103.

2.8K 148 93
                                    

Multimedia: Hayal Gürbüz.

Derin

Annemin basamakları çıkan adım seslerini duyduğumda çıkarttığım tişörtü hızla geri giydirdim ve önümdeki valizin içindeki kazaklardan birini Rüzgar'ın eline tutuşturup gözlerindeki yaşları sildim. O esnada annem odanın kapısına varmıştı.

" Rüzgar burada mı? "

Gardırobun kapısını örtüp bizi açığa çıkarttığımda,

" Valizimi boşaltıyoruz. " dedim düz bir sesle.

Bize şüpheci gözlerle bakarken " Küveti doldurdum. " dedi.

Hemen arkamdaki Rüzgar'a dönerken konuştum.

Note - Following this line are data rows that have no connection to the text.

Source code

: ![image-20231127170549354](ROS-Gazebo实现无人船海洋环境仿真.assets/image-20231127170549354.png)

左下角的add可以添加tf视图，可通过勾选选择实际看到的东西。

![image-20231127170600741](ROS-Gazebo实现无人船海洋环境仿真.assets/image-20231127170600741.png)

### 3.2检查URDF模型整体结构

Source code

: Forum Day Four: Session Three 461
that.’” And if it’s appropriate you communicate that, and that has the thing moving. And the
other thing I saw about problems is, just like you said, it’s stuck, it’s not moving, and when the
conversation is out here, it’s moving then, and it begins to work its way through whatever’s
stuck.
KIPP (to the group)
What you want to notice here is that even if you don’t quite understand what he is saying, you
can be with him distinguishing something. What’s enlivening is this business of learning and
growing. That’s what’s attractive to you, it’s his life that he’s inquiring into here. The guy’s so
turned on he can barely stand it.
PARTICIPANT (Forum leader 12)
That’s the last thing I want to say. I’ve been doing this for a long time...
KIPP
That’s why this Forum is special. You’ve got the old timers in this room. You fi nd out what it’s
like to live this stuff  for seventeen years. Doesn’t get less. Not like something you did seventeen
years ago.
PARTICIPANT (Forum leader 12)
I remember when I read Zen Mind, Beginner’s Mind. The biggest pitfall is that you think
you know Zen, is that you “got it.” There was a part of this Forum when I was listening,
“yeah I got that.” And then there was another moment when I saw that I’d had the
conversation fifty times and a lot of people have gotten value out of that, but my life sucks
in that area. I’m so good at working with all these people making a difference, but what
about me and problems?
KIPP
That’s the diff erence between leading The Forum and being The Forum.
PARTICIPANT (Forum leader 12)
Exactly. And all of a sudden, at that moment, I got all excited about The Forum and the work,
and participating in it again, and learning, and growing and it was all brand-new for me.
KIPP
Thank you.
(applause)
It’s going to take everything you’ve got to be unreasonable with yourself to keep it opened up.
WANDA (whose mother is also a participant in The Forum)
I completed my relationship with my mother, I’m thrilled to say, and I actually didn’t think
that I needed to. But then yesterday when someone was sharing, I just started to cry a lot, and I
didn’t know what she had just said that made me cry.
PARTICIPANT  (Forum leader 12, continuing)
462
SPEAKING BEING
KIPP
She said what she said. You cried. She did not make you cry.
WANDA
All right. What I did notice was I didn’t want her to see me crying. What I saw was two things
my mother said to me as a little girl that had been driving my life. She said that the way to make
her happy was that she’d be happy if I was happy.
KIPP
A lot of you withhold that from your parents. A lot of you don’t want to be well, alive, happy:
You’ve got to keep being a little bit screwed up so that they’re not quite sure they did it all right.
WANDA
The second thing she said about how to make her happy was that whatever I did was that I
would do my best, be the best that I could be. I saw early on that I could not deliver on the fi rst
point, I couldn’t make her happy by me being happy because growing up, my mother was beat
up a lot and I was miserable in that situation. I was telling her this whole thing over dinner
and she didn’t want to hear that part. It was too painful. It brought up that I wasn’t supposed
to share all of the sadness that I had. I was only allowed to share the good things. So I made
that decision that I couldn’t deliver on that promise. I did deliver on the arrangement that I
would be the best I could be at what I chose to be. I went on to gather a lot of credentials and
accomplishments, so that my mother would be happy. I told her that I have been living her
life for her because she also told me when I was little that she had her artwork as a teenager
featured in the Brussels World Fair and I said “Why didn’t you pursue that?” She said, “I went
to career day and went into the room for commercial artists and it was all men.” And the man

" Tamam getiriyorum şimdi. "

Annem odama şöyle bir baktıktan sonra arkasını döndü ve çıktı.
Tuttuğum nefesi dışarı verirken Rüzgar da alt dudağını ağzına yuvarlamış bana bakıyordu.
Ona belli belirsiz bir tebessüm yolladığımda bir kez daha bacaklarıma sarıldı.
Bu kez tutukluk yapıp odun odun beklemek yerine ben de eğilip ona sarılmıştım.
Minik elleri boynuma dolandı ve oradan da saçlarıma çıktı. O küçücük parmaklarıyla saçlarımı okşarken boğazıma bir yumru oturmuş kalmıştı.
Bu neydi böyle? Şefkat mi besliyordum ona? Peki ya onun kısalan saçlarımı sanki fark etmişçesine okşuyor oluşu da neyin nesiydi? Kollarımın altındaki minik bedeni şaşkınlıkla kavrarken yutkundum.
Çocuklar gerçekten de her şeyi hisseder miydi?
Öyleyse şu an hissettiğim şeyleri de hissetmeliydi. Çünkü ben dile getirebilecek kabiliyete sahip değildim.
Sanırım biz artık bir takım olmuştuk...

Düşüşüyle çoktan barışan yok mu?

Yaşamaktan sıkılıp yarışan yok mu?

***

Merih heyecanla basamakları koşarak çıkarken aldığı güzel haberi Hazar'a yetiştirmenin telaşındaydı. Okula başlayalı iki ay olmuştu fakat Hazar'la kardeş gibi yakın olmuşlardı. Ve şimdi bu harika haberi de elbette ilk onunla paylaşacaktı. Birlikte harika bir grup kurabilirlerdi. Koridoru nefes nefese geçip sınıfa daldığında onu yine sırasında telefonunun başında buldu ve seslendi.

" Hey Hazar! "

Hazar başını kaldırıp kendisine baktığında çoktan yanına varmıştı. Ellerini diz kapaklarına koyup nefesini düzene sokmaya çalışırken hırıltılı bir şekilde öksürdü.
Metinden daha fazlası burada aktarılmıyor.